Work to complete:
**a.** Could you reproduce the part of the remote execution discussion that opens with the words containing "Reading this from" and closes with "keys for AC."?
**b.** How would the remote execution discussion go on after its last sentence? Write the next part.

Extract:
If you're willing to trust your Cloud provider to see unencrypted bytes in-flight but want them encrypted at rest, you could also ask they implement something equivalent to Customer-supplied or customer-managed encryption keys (Google; I'm sure other Clouds have equivalents). But that doesn't sound like it addresses the attack model you're interested in here.
A worker could sign the ActionID+ActionResult
That requires making ActionID and ActionResult known to the worker. For RBE at least we use the RWAPI and don't use REAPI messages with the worker, so this is net new coupling. I'm also not sure it's quite correct - the ActionID implies things like Platform which are scheduling details that the worker is not necessarily able to validate. All the worker can confidently assert is who it is, what properties it has, and what it ran; Platform is more about whether this worker was supposed to run the action, which should be separated out and signed by the scheduler instead I think?
Reading this from the V3 doc, I think we should split the problem into 2 halves:
For (1), my current thinking is biasing toward a new RPC similar to rpc PrepareWorkspace(ppwRequest) ppwResponse
. The idea is that the client should be able to notify the scheduler regarding upcoming action executions, and the requirements for the workers that will pick up these executions, among which are security encryption/decryption keys and unhermetic secrets inputs. The server will prepare these workers and return an affinity ID to the client to use in ExecuteAction
RPC. This is a formalized version of what people already doing today: encoding a big blob of JSON into Platforms' exec_properties
. Except that with this dedicated API, these "side effects" could be opt-out from the client's computation of action keys for AC.

Entries taken from a collection
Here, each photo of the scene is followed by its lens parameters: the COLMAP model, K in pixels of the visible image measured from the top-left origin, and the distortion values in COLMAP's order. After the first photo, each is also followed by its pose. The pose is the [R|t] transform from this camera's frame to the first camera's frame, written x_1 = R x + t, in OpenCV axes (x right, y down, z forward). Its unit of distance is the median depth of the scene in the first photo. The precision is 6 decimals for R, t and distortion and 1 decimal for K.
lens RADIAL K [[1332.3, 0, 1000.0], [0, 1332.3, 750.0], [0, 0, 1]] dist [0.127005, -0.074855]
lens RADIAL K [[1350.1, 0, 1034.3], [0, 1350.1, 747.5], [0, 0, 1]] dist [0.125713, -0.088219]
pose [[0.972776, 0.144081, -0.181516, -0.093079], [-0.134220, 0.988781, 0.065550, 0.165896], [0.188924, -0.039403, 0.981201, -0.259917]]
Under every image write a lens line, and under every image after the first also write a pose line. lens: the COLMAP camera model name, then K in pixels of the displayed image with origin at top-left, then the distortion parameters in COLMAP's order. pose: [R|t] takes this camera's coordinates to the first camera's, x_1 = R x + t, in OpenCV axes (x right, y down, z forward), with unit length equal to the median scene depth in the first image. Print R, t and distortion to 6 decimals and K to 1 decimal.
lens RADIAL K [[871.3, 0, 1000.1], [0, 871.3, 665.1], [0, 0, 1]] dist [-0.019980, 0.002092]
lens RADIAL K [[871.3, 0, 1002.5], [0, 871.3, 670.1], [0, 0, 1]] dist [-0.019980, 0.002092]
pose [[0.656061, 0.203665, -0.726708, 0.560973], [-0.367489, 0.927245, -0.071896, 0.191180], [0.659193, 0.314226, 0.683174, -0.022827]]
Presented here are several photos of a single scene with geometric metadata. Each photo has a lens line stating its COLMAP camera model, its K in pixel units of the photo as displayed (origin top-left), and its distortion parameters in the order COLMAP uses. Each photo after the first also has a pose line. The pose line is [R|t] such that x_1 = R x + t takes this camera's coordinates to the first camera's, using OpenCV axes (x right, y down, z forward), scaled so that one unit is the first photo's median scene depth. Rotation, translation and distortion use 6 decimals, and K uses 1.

Expected responses:
**a.**
Reading this from the V3 doc, I think we should split the problem into 2 halves:
For (1), my current thinking is biasing toward a new RPC similar to rpc PrepareWorkspace(ppwRequest) ppwResponse
. The idea is that the client should be able to notify the scheduler regarding upcoming action executions, and the requirements for the workers that will pick up these executions, among which are security encryption/decryption keys and unhermetic secrets inputs. The server will prepare these workers and return an affinity ID to the client to use in ExecuteAction
RPC. This is a formalized version of what people already doing today: encoding a big blob of JSON into Platforms' exec_properties
. Except that with this dedicated API, these "side effects" could be opt-out from the client's computation of action keys for AC.

**b.**
For (2), I am specifically interested in integration with SigStore as it is the current emerging solution in this space with many container and npm registries already started to adopt the solution. At least, the underlying storage and verification model based on Google's Trillian project is very appealing as it comes with existing tooling for independent audits and monitoring of AC entries. Additional reading here: https://docs.sigstore.dev/about/threat-model/ for those who are curious.
Splitting the 2 problems into separate issues will allow us to ship these independently.
Right now the CAS and the AC are not encrypted and/or signed. This means that systems that store the data have full access to the entire data set. This is bad for confidentiality. Even though the CAS is immutable, the AC can easily be tampered with.
At first glance, it would be trivial to encrypt the CAS: simply apply some symmetrical encryption on top of it and only let clients and workers have access to the key. Unfortunately, this wouldn't allow storage infrastructure to implement GetActionResult() anymore, as ActionResult messages reference Tree objects. GetActionResult() is supposed to touch everything referenced by the Tree. The Tree would need to be decomposed into an encrypted and a non-encrypted portion.
Encrypting the CAS also doesn't allow us to build schedulers that don't have the encryption key, as those need to parse the Action and the Command to be able to extract
do_not_cache
and platform properties to route the request properly.